One nickname that is being ascribed to Theresa May, Prime Minister of the United Kingdom, is the blunt and obvious “Theresa Maybe”. Her detractors would point out that she gets this from her seeming slowness in getting things done compared to the sheer speed that she was swept into her position to begin with: replacing David Cameron after his resignation in the wake of the victorious “YES” vote in last year’s BREXIT referendum. PM May then had promised to see BREXIT executed soonest, along with a slew of other sweeping governmental reforms. Yet it was only last month that the official proceedings for the UK withdrawal from the European Union have been initiated, to the impatience of BREXIT believers. Hoping to get some momentum going in her planned changes, May has called for a snap general election in the country for June.
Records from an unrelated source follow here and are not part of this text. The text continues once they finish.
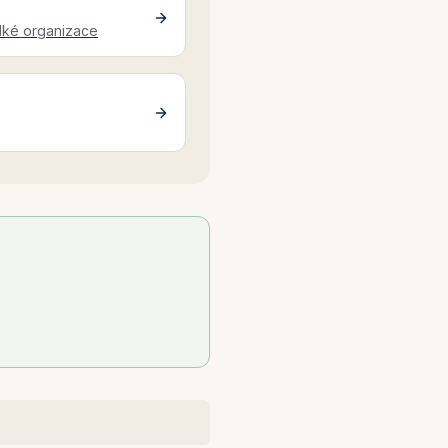
elké organizace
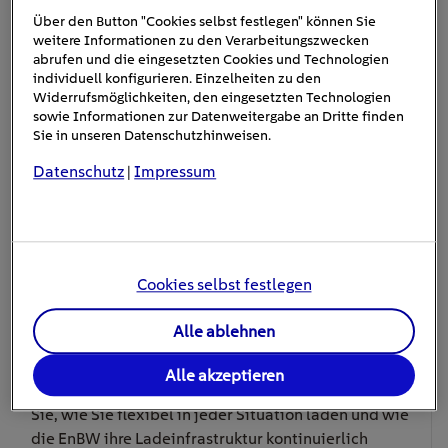
Über den Button "Cookies selbst festlegen" können Sie
weitere Informationen zu den Verarbeitungszwecken
abrufen und die eingesetzten Cookies und Technologien
individuell konfigurieren. Einzelheiten zu den
Eventbeschreibung
Widerrufsmöglichkeiten, den eingesetzten Technologien
sowie Informationen zur Datenweitergabe an Dritte finden
Sie in unseren Datenschutzhinweisen.
So wird Laden überall einfach –
Datenschutz
Impressum
|
das erwartet Sie im Webinar:
Erleben Sie in unserem Webinar, wie Sie Ihr E-Auto
überall komfortabel und stressfrei laden können. Wir
Cookies selbst festlegen
zeigen Ihnen, wie EnBW mobility+ komfortables
Laden in unterschiedlichsten Alltagssituationen
Alle ablehnen
ermöglicht und warum ein starkes Ladenetz
entscheidend für entspanntes elektrisches Fahren ist.
Alle akzeptieren
Profitieren Sie von praktischen Tipps und erfahren
Sie, wie Sie flexibel in jeder Situation laden und wie
die EnBW ihre Ladeinfrastruktur kontinuierlich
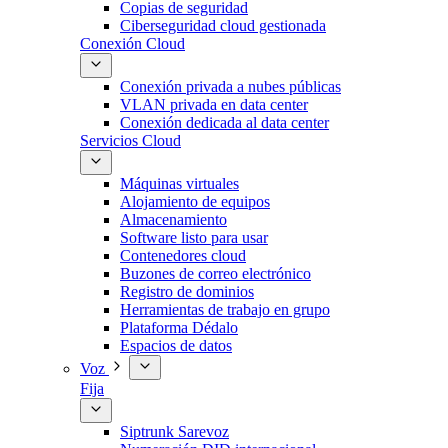
Copias de seguridad
Ciberseguridad cloud gestionada
Conexión Cloud
Conexión privada a nubes públicas
VLAN privada en data center
Conexión dedicada al data center
Servicios Cloud
Máquinas virtuales
Alojamiento de equipos
Almacenamiento
Software listo para usar
Contenedores cloud
Buzones de correo electrónico
Registro de dominios
Herramientas de trabajo en grupo
Plataforma Dédalo
Espacios de datos
Voz
Fija
Siptrunk Sarevoz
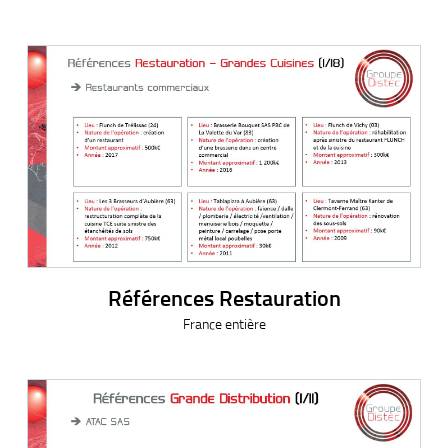
Références Restauration
France entière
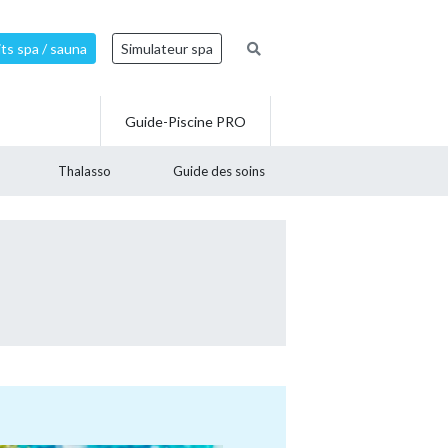
ts spa / sauna
Simulateur spa
Guide-Piscine PRO
Thalasso
Guide des soins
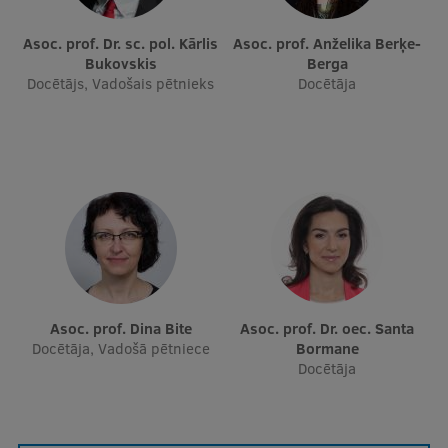
Starptautiskā sadarbība
Asoc. prof. Dr. sc. pol. Kārlis
Asoc. prof. Anželika Berķe-
Bukovskis
Berga
Docētājs, Vadošais pētnieks
Docētāja
Mobilitātes programmas
Starptautiskie projekti
Starptautiskie sadarbības partneri
EURAXESS RSU kontaktpunkts
EATRIS koordinators Latvijā
Asoc. prof. Dina Bite
Asoc. prof. Dr. oec. Santa
Docētāja, Vadošā pētniece
Bormane
Docētāja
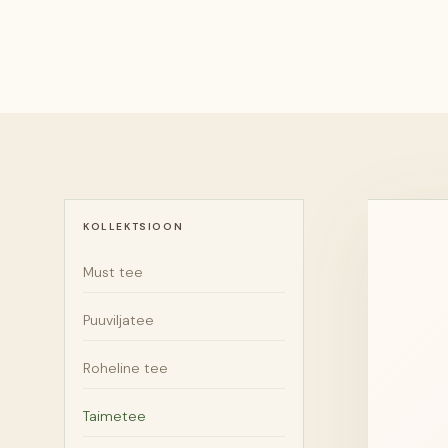
KOLLEKTSIOON
Must tee
Puuviljatee
Roheline tee
Taimetee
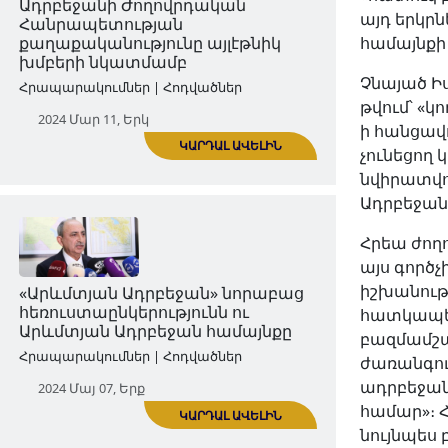
2024 Մար 09, Շբթ
այդ երկրն
համայնքի
Չնայած Ի
թվում՝ «կ
ի հանցավ
ԿԱՐԴԱԼ ԱՎԵԼԻՆ
չունեցող 
նվիրատվո
Ադրբեջան
Ադրբեջանի Ժողովրդական
Հրեա ժող
Հանրապետության
այս գործ
քաղաքականությունը այլէթնիկ
իշխանությ
խմբերի նկատմամբ
հատկապես
Հրապարակումներ | Հոդվածներ
բազմամշա
ժառանգութ
2024 Մար 11, Երկ
ադրբեջան
համար»։ 
նույնպես 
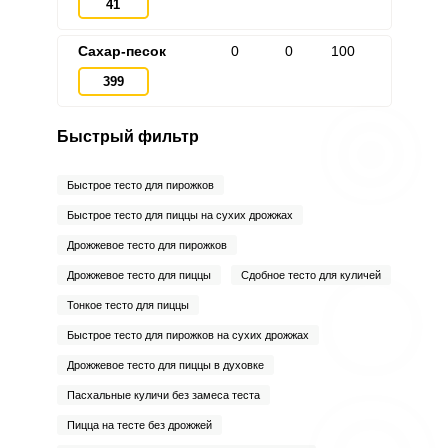
41
Сахар-песок
0
0
100
399
Быстрый фильтр
Быстрое тесто для пирожков
Быстрое тесто для пиццы на сухих дрожжах
Дрожжевое тесто для пирожков
Дрожжевое тесто для пиццы
Сдобное тесто для куличей
Тонкое тесто для пиццы
Быстрое тесто для пирожков на сухих дрожжах
Дрожжевое тесто для пиццы в духовке
Пасхальные куличи без замеса теста
Пицца на тесте без дрожжей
According to BBC, PM May has decided to hold elections for Parliament out of her perceived need for certainty, stability and strong leadership across the UK to get the right people on-side as the BREXIT Article 50 procedure. On her statement announcing the snap polls, the Prime Minister described the situation from her point of view thusly: “The country is coming together but Westminster is not.”
Jeremy Corbin, the Labour leader, has said that the election was something his party was looking forward to as an opportunity to vote in what he terms a “majority first” government. He also called out PM May over her refusal to engage in any televised party-leader debates taking place before the election date on June 8, declaring that the Prime Minister should not be afraid of “head-to-head” encounters as she appears to be with her opting out. In response to what they interpret to be May’s squeamishness in officiated verbal sparring, the Liberal Democratic Party proposed to TV broadcasters that they hold any debates without the Prime Minister’s presence, an act called “Empty-chairing”.
The live TV debates for political parties ahead of any general elections are a relatively new development for the UK. It only happened for the first time back in 2010 (which saw the Conservatives and Cameron replacing Labour and Gordon Brown), and only for the second time in 2015 (wherein party and PM were retained). A spokesperson for BBC stated that it’s still too early to tell if the broadcasting giant will bid for staging a debate.
In order to see this general election through, the House of Commons in Parliament will me Wednesday April 19 to vote for approval. PM May will then need two thirds of the Members of Parliament (MPs) to vote in favor of the snap polls, which will effective bring forward to this year the regularly scheduled general election of 2020.